Зря обижается старик, никто его бросать одного не собирается. Но больные всегда капризные.



— Неужто я и ты сиротами жить станем, отдельно друг от друга, а? — Голос его дрожит.

— Нет, Василий, так не будет! Я не об этом…

— А вдруг вот я больше не встану на ноги и все пойдет кувырком да прахом, что тогда, Рудька?

Вид у него хворый, цвет лица совсем изменился, бледный какой-то и серый. Передвигался по избе он медленно, опираясь на палку и держась за подвернувшиеся под руку предметы.

Горбатая Руфа сжалилась и постелила себе на кухне, а Василия перевела на печку. Туда ему и похлебку подавала. Теперь дрова таскать и печку топить заставила Рудика.

— Где же это я вам теперь одна столько натоплю, — говорила при этом. — Ему небось тепло держать надо, а мне чажело.

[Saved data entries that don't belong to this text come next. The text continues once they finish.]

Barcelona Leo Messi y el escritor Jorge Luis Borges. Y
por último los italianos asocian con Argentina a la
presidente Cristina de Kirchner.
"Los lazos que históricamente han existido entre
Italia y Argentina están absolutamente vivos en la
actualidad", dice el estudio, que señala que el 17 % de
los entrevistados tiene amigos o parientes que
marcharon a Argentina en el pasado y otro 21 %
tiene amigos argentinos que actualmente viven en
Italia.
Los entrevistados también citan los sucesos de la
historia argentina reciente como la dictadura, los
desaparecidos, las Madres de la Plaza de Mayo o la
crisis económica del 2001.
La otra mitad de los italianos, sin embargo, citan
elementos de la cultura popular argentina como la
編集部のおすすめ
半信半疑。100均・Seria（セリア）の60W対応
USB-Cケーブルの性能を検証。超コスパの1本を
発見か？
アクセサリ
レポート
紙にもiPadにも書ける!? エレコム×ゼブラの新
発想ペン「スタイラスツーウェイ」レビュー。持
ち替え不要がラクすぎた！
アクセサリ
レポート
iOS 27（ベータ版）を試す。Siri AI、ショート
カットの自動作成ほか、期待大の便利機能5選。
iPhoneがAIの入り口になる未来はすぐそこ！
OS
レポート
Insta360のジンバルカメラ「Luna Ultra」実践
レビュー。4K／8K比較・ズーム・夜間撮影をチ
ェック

Топили два раза в день, чтоб печь не остывала. Василин не слезал, лежал там, на печке, тихо рассказывал от скуки истории из своей жизни. Трудно было отделить правду от выдумки. Но обижать больного старика нельзя, и Рудик ему иногда поддакивал.

— Я, Рудька, совсем давно, можно сказать, объехал Ленинград на лошадях вдоль и поперек. В гривы мы вплетали разноцветные ленточки, уздечки были с серебряными колокольчиками, старые подковы отбивали, заменяли на новые, и тогда по улицам целая музыка ехала от подков и колокольчиков. К соборам и церквам нас не пускали, а вот у дворцов мы останавливались, подвозили к самым крыльцам наших певцов. Их так шикарно встречали, что не жалели денег на поднос…

— Это что, до революции еще было?

— Может быть, до революции, а может быть, и нет, — после паузы отвечает Василий. — Я, Рудька, очень хотел, чтобы Нюра умела красиво петь, я даже ей фамилию красивую подыскал…

— Какую? Не свою, что ли?

— Нет, не свою. Бриллиантова. Красиво? Учил ее петь задушевные песни. Я сам очень хорошо пел когда-то и выучился на мандолине играть.

Василий действительно на мандолине играл виртуозно, но пел очень скверно и, наверное, не знал ни одной песни, потому каждый раз шамкал губами, произносил непонятные и путаные слова. Подпевать еще он кое-как мог, особенно когда Рудик отплясывал чечетку и Василий входил в раж. Старик уже давно не вынимал из портфеля мандолину, боялся, видно, что затрясутся руки и он не сумеет извлечь ни одной чистой ноты.